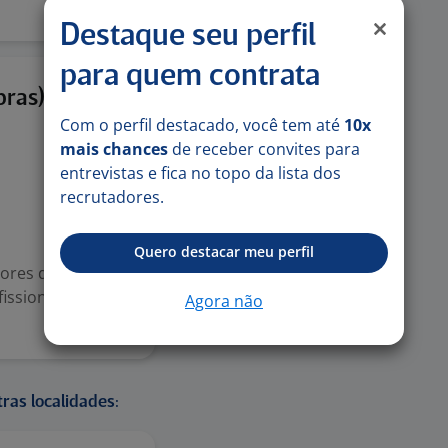
Destaque seu perfil
para quem contrata
1 jul
ras) |
Com o perfil destacado, você tem até
10x
mais chances
de receber convites para
entrevistas e fica no topo da lista dos
recrutadores.
Quero destacar meu perfil
tores da
issionais
Agora não
ras localidades:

• • • • • • •

A word-for-word copy of all the records above is required, with the pictures left out.

Destaque seu perfil
para quem contrata
1 jul
ras) |
Com o perfil destacado, você tem até
10x
mais chances
de receber convites para
entrevistas e fica no topo da lista dos
recrutadores.
Quero destacar meu perfil
tores da
issionais
Agora não
ras localidades:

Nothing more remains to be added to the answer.